The law requires controllers to do the following:

• Limit the collection of personal data, and process data only for purposes that are reasonably necessary for, or compatible with, the purposes disclosed to consumers at the point of collection unless the controller gets the consumer’s consent.
• Maintain administrative, technical, and physical data security practices.
• Conduct data protection assessments for targeted advertising, sale of personal data, and processing of personal data for purposes of profiling that presents a heightened risk of harm to the consumer in certain circumstances.
• Clearly disclose the sale of personal data or any processing of personal data for targeted advertising purposes.
• Obtain the consumer’s consent before processing sensitive data about a consumer.
• Provide a consumer “opt-out” mechanism that is as easy to use as the consumer “consent” mechanism.
• By January 1, 2025, allow a consumer to opt out of processing for targeted advertising or sales of personal data through a universal opt-out mechanism. 
• Post privacy notices with certain content requirements.
• Respond to consumer data requests within 45 days, with an extension of up to 45 days.
• Inform the consumer within the same 45-day timeframe if the controller declines to act.
• Respond to authenticated requests from consumers, or provide notice to consumers stating that they are unable to respond until the consumer provides information that is reasonably necessary for authentication.
• Respond within 60 days to appeals from consumers regarding the controller’s refusal to act on a request.
• Enter into contracts with specific terms that regulate how processors process personal data.  
• Comply with the Children’s Online Privacy Protection Act of 1998.

The law prohibits controllers from doing the following:

• Charging a consumer for the first request in a 12-month period. (A controller may charge the consumer for manifestly excessive, unfounded, technically infeasible, or repetitive requests.)
• Requiring authentication for opt-out requests. (A controller may deny a request that it reasonably believes is fraudulent. In that event, the individual making the request must be notified.)
• Discriminating against consumers for exercising their personal data rights.

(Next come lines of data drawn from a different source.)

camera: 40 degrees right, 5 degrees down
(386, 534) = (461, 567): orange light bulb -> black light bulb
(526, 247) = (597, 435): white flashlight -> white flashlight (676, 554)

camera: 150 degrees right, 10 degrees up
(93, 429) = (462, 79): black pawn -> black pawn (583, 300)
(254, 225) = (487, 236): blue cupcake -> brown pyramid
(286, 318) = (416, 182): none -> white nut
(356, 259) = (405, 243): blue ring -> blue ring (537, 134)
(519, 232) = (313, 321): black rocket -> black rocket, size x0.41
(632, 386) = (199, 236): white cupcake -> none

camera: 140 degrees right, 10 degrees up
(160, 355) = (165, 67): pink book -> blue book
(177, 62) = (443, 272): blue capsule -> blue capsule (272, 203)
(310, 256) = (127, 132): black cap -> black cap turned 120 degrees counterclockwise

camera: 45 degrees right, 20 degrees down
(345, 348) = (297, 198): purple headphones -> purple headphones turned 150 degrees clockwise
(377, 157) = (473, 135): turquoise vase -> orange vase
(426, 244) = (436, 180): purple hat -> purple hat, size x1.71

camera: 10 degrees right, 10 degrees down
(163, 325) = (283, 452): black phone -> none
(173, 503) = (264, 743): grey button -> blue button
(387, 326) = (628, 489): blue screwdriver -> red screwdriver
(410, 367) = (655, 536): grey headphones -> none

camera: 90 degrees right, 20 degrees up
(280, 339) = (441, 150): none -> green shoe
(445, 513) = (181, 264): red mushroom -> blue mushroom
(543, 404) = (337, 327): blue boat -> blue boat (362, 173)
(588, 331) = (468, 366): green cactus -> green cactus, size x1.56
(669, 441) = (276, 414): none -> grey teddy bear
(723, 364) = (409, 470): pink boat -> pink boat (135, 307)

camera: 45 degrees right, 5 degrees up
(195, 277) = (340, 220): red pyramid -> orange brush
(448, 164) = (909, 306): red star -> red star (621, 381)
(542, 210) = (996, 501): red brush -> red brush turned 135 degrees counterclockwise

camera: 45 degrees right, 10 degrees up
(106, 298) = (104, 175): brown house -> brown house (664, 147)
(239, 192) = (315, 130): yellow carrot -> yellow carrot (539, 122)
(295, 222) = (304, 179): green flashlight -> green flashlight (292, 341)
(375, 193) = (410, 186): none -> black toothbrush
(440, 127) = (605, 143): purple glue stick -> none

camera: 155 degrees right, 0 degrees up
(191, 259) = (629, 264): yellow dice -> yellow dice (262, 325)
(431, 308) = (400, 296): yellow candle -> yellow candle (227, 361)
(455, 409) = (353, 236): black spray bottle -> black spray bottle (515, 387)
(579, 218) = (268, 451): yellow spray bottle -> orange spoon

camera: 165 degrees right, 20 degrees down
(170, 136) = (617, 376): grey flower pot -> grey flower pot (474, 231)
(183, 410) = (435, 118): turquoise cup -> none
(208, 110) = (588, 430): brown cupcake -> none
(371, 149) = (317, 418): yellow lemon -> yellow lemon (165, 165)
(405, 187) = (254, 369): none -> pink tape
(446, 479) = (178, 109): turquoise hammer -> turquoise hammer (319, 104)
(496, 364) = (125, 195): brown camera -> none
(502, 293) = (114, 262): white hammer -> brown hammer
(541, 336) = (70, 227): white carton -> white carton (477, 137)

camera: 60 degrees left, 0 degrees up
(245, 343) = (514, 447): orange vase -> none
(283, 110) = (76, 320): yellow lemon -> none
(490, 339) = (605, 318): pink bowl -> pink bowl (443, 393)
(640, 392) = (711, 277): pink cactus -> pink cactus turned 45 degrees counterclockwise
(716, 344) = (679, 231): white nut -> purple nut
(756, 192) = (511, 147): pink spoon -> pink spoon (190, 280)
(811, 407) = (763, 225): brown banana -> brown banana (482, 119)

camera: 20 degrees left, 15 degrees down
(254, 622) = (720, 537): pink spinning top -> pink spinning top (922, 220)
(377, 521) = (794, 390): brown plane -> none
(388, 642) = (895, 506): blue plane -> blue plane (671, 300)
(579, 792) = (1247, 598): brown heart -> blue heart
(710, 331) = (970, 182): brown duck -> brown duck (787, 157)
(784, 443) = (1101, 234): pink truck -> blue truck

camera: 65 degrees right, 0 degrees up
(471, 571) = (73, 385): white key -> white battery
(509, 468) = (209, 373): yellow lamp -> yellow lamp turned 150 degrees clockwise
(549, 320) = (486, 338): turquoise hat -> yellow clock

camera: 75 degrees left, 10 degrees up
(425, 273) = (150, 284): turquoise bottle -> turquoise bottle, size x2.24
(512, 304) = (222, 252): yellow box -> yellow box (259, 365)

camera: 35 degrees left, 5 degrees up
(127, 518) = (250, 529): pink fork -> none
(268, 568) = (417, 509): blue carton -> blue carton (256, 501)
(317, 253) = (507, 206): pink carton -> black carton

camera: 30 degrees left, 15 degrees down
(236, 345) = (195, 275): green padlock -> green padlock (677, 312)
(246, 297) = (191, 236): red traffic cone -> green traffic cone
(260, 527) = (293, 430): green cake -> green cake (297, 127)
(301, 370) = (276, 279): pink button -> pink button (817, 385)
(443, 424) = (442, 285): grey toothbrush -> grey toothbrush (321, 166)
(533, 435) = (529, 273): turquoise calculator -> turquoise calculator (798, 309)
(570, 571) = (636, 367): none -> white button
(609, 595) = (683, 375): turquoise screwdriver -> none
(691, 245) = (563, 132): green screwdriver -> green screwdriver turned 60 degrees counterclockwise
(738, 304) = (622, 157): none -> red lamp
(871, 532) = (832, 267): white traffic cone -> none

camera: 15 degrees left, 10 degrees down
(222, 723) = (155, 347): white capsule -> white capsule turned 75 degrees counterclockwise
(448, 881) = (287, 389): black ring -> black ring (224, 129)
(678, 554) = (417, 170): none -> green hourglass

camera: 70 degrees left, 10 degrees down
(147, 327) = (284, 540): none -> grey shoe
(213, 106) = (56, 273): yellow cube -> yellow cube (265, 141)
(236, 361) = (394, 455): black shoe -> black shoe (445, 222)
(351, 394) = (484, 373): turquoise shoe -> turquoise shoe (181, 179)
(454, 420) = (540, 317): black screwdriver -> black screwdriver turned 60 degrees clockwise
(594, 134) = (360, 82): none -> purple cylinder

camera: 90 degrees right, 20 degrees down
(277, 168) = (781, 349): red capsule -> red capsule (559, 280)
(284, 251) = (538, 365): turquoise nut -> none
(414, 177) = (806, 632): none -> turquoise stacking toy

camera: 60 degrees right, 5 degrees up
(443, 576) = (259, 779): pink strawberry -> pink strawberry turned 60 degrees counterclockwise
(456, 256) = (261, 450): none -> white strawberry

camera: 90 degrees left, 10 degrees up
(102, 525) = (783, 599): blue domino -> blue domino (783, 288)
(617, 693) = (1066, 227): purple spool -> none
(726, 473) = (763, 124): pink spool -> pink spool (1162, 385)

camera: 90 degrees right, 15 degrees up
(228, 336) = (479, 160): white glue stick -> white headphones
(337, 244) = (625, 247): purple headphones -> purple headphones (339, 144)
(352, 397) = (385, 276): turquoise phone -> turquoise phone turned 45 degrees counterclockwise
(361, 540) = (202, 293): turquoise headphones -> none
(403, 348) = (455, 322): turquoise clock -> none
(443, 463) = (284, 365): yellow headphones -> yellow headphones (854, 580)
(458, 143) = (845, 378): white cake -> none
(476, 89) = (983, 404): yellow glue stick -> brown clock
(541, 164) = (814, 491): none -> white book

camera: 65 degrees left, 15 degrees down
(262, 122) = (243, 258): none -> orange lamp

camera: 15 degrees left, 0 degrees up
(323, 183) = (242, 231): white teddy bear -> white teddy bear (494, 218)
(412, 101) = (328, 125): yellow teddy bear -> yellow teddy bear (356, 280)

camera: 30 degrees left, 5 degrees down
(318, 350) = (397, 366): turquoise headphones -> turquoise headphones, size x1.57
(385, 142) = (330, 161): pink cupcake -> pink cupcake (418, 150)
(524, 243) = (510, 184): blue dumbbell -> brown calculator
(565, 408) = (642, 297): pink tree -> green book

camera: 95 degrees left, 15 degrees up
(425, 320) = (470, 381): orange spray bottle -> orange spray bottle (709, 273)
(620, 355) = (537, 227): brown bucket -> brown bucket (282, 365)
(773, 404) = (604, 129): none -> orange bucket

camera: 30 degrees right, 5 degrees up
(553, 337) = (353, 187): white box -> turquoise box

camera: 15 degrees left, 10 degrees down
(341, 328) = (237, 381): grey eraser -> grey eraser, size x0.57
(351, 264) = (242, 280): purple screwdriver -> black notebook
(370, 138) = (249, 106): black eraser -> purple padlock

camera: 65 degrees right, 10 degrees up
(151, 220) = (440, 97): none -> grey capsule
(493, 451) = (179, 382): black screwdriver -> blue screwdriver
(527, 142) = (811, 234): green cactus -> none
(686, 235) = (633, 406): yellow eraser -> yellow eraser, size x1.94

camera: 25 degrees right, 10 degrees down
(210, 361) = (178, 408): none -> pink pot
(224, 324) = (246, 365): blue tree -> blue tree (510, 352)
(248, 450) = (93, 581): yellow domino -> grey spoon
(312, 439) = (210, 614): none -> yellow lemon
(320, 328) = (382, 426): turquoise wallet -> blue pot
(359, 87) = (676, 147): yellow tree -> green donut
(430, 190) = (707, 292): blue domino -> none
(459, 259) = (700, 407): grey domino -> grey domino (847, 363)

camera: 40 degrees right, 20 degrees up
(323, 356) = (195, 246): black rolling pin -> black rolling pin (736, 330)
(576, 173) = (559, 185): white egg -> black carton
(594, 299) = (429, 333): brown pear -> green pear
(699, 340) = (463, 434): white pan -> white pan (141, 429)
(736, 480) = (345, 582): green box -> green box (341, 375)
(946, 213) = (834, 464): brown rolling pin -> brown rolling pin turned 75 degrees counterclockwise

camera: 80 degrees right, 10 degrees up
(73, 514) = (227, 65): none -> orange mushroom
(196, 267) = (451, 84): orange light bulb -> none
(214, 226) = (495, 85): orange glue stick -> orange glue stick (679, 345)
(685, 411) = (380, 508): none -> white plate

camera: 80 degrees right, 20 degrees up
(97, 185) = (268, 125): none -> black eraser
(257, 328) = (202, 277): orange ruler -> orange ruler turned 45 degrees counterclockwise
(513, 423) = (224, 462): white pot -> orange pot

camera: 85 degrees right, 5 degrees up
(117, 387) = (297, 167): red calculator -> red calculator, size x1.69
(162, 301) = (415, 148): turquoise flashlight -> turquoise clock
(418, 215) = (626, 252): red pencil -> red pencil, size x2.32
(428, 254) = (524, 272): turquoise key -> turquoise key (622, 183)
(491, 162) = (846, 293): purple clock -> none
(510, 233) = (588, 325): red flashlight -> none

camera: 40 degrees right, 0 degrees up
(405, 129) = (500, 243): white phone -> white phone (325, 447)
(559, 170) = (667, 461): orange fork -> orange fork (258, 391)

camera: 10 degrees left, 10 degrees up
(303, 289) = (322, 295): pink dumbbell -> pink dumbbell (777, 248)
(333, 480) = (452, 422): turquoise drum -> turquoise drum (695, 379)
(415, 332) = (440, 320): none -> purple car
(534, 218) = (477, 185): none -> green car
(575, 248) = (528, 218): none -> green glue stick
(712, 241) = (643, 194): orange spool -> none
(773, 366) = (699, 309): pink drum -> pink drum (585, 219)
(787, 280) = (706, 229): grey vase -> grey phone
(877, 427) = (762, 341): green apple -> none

Processors must adhere to the instructions of a controller or be subject to the requirements of a controller, and may be subject to enforcement actions. Subcontractors have the same obligations as processors with respect to personal data.

Enforcement

Montana’s new law does not provide for a private right of action, meaning that individuals cannot sue for violations. The Montana Office of the Attorney General has enforcement authority and can issue a notice of violation to the controller. For the next 18 months, there is a cure provision for controllers who receive violation notices. During this “grace period,” the controller will have 60 days to correct the violation and must provide the state attorney general with a written statement that the alleged violations have been corrected and that there will be no further violations. The cure provision will terminate on April 1, 2026. Unlike California and other states, Montana does not specify a civil penalty amount. Businesses should take this into account when reviewing their compliance posture.